Wednesday, March 16, 2011

"He's in hell." "No he's not." Same mistake.

There is a passionate and welcome argument about hell going 'round the Christian commentariat.

It's been generated by a popular Christian figure suggesting that if there is a hell, nobody stays in it because "Love Wins."

When someone says, "So-and-so is in hell," someone else will retort, "How do you know? Are you God?" It is a fair question. As Elizabeth I reportedly said, "I have no desire to make windows into men's souls." Judgement belongs to God - we can assert likelihoods based upon Biblical revelation, but when all is said and done we don't know everything about another person in the way that God knows them to assign their eternity.

This same reality, however, must apply should someone say, "Everybody goes to heaven." To say that is to assume the knowledge and authority of God. It is no less a mistake - and a mistake hazardous to the speaker's soul - than to go around declaring particular people damned.

Either position removes God's sovereign choice - "he has mercy on whomever he wills, and he hardens whomever he wills."

3 comments:

Undergroundpewster said...

Agree

I have been watching this discussion work its way throuh the web. I appreciate your concise and easy to understand argument.

TLF+ said...

Thanks, Pewster. I am glad the church is discussing things of this consequence... although we are as usual talking past one another in many cases.
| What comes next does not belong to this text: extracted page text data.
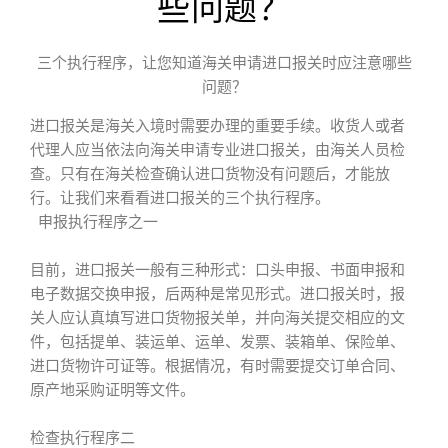
些问题？
三个执行程序，让您知道海关申请进口报关时应注意哪些
问题？
进口报关是海关入境时需要办理的重要手续。收货人或者
代理人应当依法向海关申请专业进口报关，由海关人员检
查。只有在海关检查确认进口货物没有问题后，才能放
行。让我们来看看进口报关的三个执行程序。
申报执行程序之一
目前，进口报关一般有三种形式：口头申报、书面申报和
电子数据交换申报，后两种是常见形式。进口报关时，报
关人应认真填写进口货物报关单，并向海关提交相应的文
件，包括提单、装运单、运单、发票、装箱单、保险单、
进口货物许可证等。根据情况，有时需要提交订单合同、
原产地采购证明等文件。
检查执行程序二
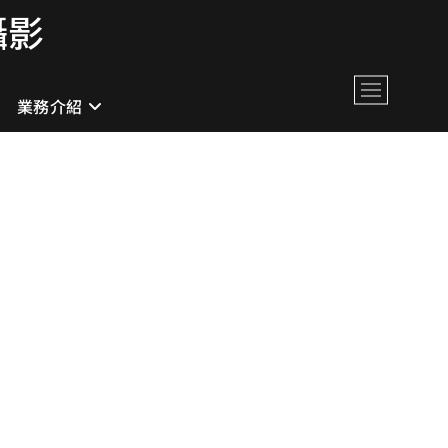
攝影
M
業務介紹
e
n
u
B
u
t
t
o
n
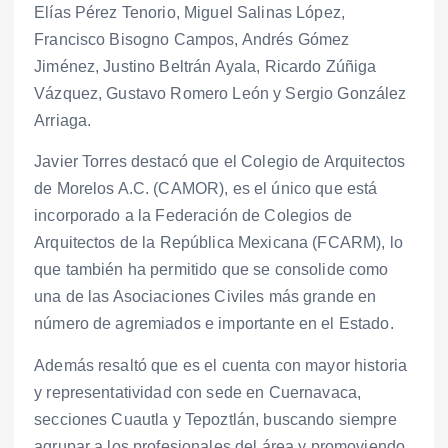
Elías Pérez Tenorio, Miguel Salinas López,
Francisco Bisogno Campos, Andrés Gómez
Jiménez, Justino Beltrán Ayala, Ricardo Zúñiga
Vázquez, Gustavo Romero León y Sergio González
Arriaga.
Javier Torres destacó que el Colegio de Arquitectos
de Morelos A.C. (CAMOR), es el único que está
incorporado a la Federación de Colegios de
Arquitectos de la República Mexicana (FCARM), lo
que también ha permitido que se consolide como
una de las Asociaciones Civiles más grande en
número de agremiados e importante en el Estado.
Además resaltó que es el cuenta con mayor historia
y representatividad con sede en Cuernavaca,
secciones Cuautla y Tepoztlán, buscando siempre
agrupar a los profesionales del área y promoviendo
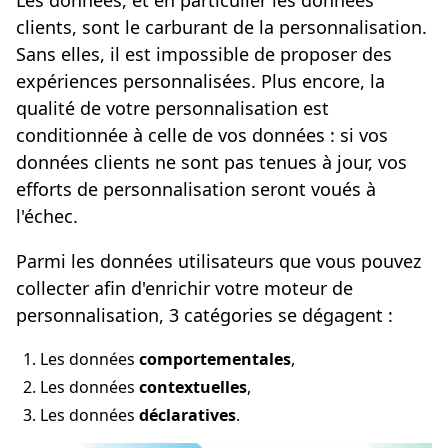
Les données, et en particulier les données
clients, sont le carburant de la personnalisation.
Sans elles, il est impossible de proposer des
expériences personnalisées. Plus encore, la
qualité de votre personnalisation est
conditionnée à celle de vos données : si vos
données clients ne sont pas tenues à jour, vos
efforts de personnalisation seront voués à
l'échec.
Parmi les données utilisateurs que vous pouvez
collecter afin d'enrichir votre moteur de
personnalisation, 3 catégories se dégagent :
Les données
comportementales
,
Les données
contextuelles
,
Les données
déclaratives
.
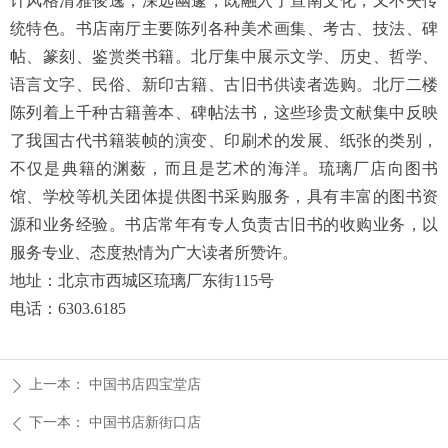
计风格清雅俊逸，深远幽邃，既融入了宣南文化，又不失传
统特色。书店南厅主要陈列各种美术画集、考古、技法、碑
帖、篆刻、鉴赏类书籍。北厅集中展示文学、历史、哲学、
语言文字、民俗、新印古籍、古旧书供读者选购。北厅二楼
陈列着上千种古籍善本、碑帖法书，这些珍贵文献集中反映
了我国古代书籍装帧的演变、印刷术的发展、纸张的类别，
不仅是典籍的渊薮，而且是艺术的海洋。琉璃厂店向图书
馆、学校等机关团体提供图书采购服务，具有丰富的图书资
源和业务经验。书店常年有专人负责古旧书的收购业务，以
服务专业、态度热情为广大读者所赞许。
地址：北京市西城区琉璃厂东街115号
电话：6303.6185
上一本：
中国书店四宝堂店
ꄲ
下一本：
中国书店新街口店
ꄴ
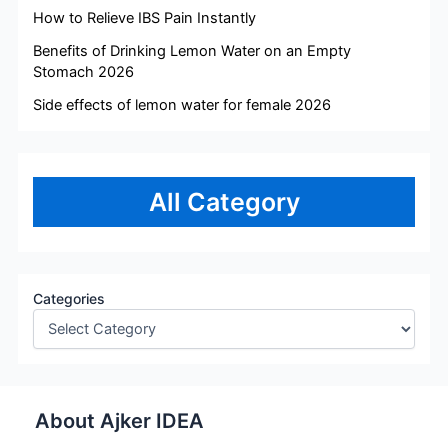
How to Relieve IBS Pain Instantly
Benefits of Drinking Lemon Water on an Empty
Stomach 2026
Side effects of lemon water for female 2026
All Category
Categories
About Ajker IDEA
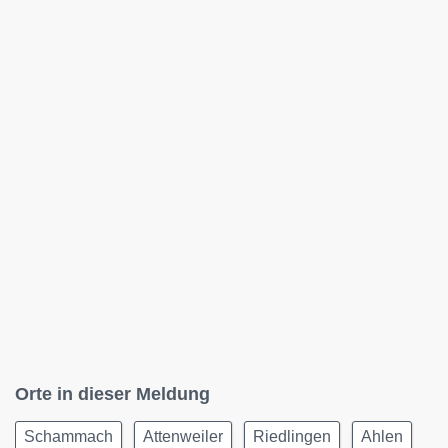
Orte in dieser Meldung
Schammach
Attenweiler
Riedlingen
Ahlen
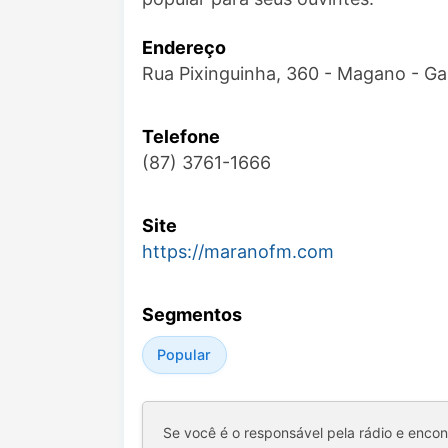
Endereço
Rua Pixinguinha, 360 - Magano - G
Telefone
(87) 3761-1666
Site
https://maranofm.com
Segmentos
Popular
Se você é o responsável pela rádio e enco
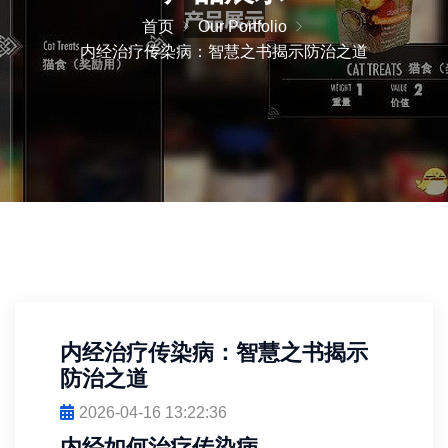
首页
Our Portfolio
内经治疗传染病：智慧之书揭示防治之道
内经治疗传染病：智慧之书揭示
防治之道
2026-04-16 13:22:36
内经如何治疗传染病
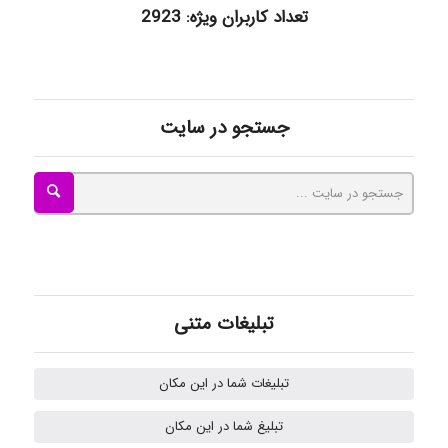
ilhan200
تعداد کاربران ویژه: 2923
Radman Amini
جستجو در سایت
Mohammad
Tavan
تبلیغات متنی
akhtar shahsavandi
تبلیغات شما در این مکان
تبلیغ شما در این مکان
Samunak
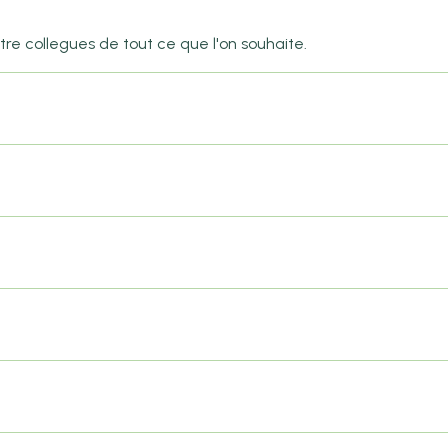
e collegues de tout ce que l'on souhaite.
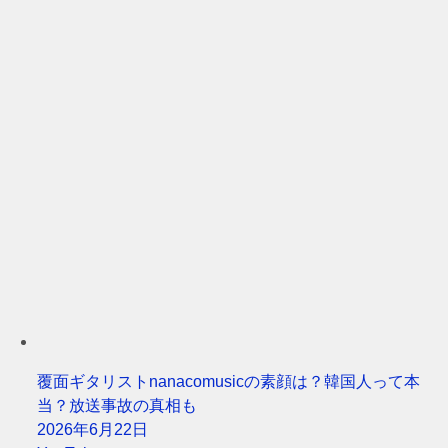
覆面ギタリストnanacomusicの素顔は？韓国人って本
当？放送事故の真相も
2026年6月22日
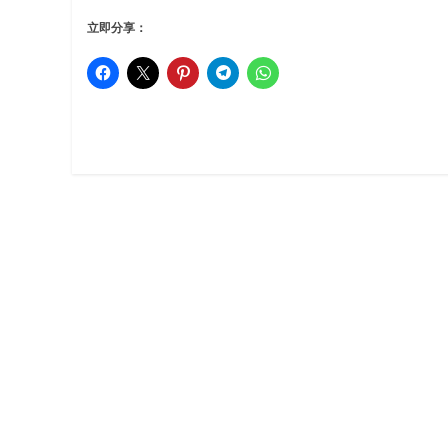
立即分享：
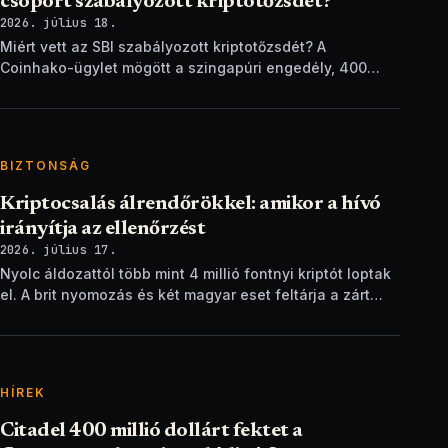
csoport szabályozott kriptotőzsdét?
2026. július 18.
Miért vett az SBI szabályozott kriptotőzsdét? A
Coinhako-ügylet mögött a szingapúri engedély, 400
ezer ügyfél és egy stablecoin-terv áll.
BIZTONSÁG
Kriptocsalás álrendőrökkel: amikor a hívó
irányítja az ellenőrzést
2026. július 17.
Nyolc áldozattól több mint 4 millió fontnyi kriptót loptak
el. A brit nyomozás és két magyar eset feltárja a zárt
ellenőrzési csapdát.
HÍREK
Citadel 400 millió dollárt fektet a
The links at "Treading Grain" are pretty good - there's a Tim Keller piece in which he (Keller) gets and responds to the question. People want to know about God's personality. It is a great question, but we are tending to respond with a barrage of stuff that is unresponsive. Keller responds and shows how the "God who lets everybody in" is revealed to be profoundly UNcaring and impersonal. Good stuff.

Matt said...

Amen to this statement Fr. Fountain. I agree whole-heartedly.